- **Passage shown**:
How School Food Can Help Lay An Equitable Foundation for Today’s Youth

Every year at the Chef Ann Foundation, we reflect on the last 12 months’ of work and highlight the most impactful and needed change. 2020 has been full of harrowing events and continual crises, and we’ve seen time and time again that school food matters, especially in underserved communities and populations. This year, we’re focused on Feeding Equity: Fresh School Food For All. But what does this really mean, for our organization and for kids?

Why Fresh Food

More than ever before, we are seeing the need for hunger relief across the country—particularly in areas with rising unemployment rates spearheaded by the COVID-19 pandemic. For organizations and individuals in school food, hunger issues have always been top of mind. This year’s national health crisis has made it even more clear that school food is not just a “nice-to-have”— it is essential.

The issue here is that a lot of school food is processed food. And we cannot just fill bellies to fix the hunger issue in America. We need to fill them with healthy, nutritious, nourishing food. Food that will help children thrive in every aspect of their daily lives..

- **Data**:

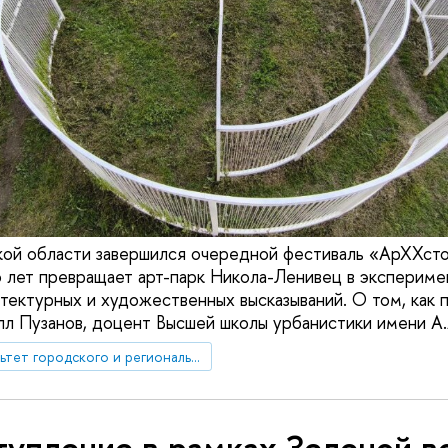
кой области завершился очередной фестиваль «АрХХст
 лет превращает арт-парк Никола-Ленивец в эксперим
тектурных и художественных высказываний. О том, как 
лл Пузанов, доцент Высшей школы урбанистики имени А.
Факультет городского и регионального развития
упление в рамках Зеленой в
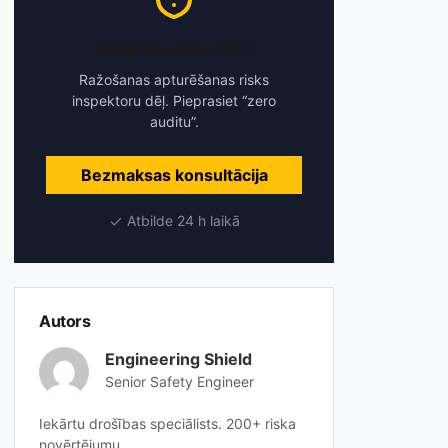
Iekārtas bez CE?
Ražošanas apturēšanas risks
inspektoru dēļ. Pieprasiet “zero
auditu”.
Bezmaksas konsultācija
Atbilde 24 h laikā
Autors
Engineering Shield
Senior Safety Engineer
Iekārtu drošības speciālists. 200+ riska
novērtējumu.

- **Questions**:
1. Set down the school food passage word for word from "Why Fresh Food" to "their daily lives..".
2. Write the next part of the school food passage, picking up after its last sentence.
The data has no connection to the passage on school food.

- **Task responses**:
1.
Why Fresh Food

More than ever before, we are seeing the need for hunger relief across the country—particularly in areas with rising unemployment rates spearheaded by the COVID-19 pandemic. For organizations and individuals in school food, hunger issues have always been top of mind. This year’s national health crisis has made it even more clear that school food is not just a “nice-to-have”— it is essential.

The issue here is that a lot of school food is processed food. And we cannot just fill bellies to fix the hunger issue in America. We need to fill them with healthy, nutritious, nourishing food. Food that will help children thrive in every aspect of their daily lives..

2.
Research shows there are various benefits to cooking school meals from scratch using fresh, whole ingredients rather than processed. Not only do childhood obesity rates decrease among students with access to healthy school food, but their measurable academic performance improves as well. A lesser-known advantage to scratch cooking is that it is a financially sustainable food service model for districts; since they can set their own recipes, scratch-cook programs have more control over the cost of their ingredients than if they were to purchase pre-processed items from a manufacturer. Additionally, the ability to purchase whole ingredients locally also contributes to the local food economy and a more environmentally sustainable way of preparing food in schools.


Equity in scratch cooking

Scratch cooking is also a key part of the solution to food inequity experienced by many Black and Hispanic communities in the United States. According to a 2019 report by UConn’s Rudd Center for Food Policy and Obesity, food-related companies target Black and Hispanic youth at significantly higher rates than their white peers with advertisements for fast food, candy, sugary drinks, and snacks––all of which are significant contributors to poor diets and diet-related diseases.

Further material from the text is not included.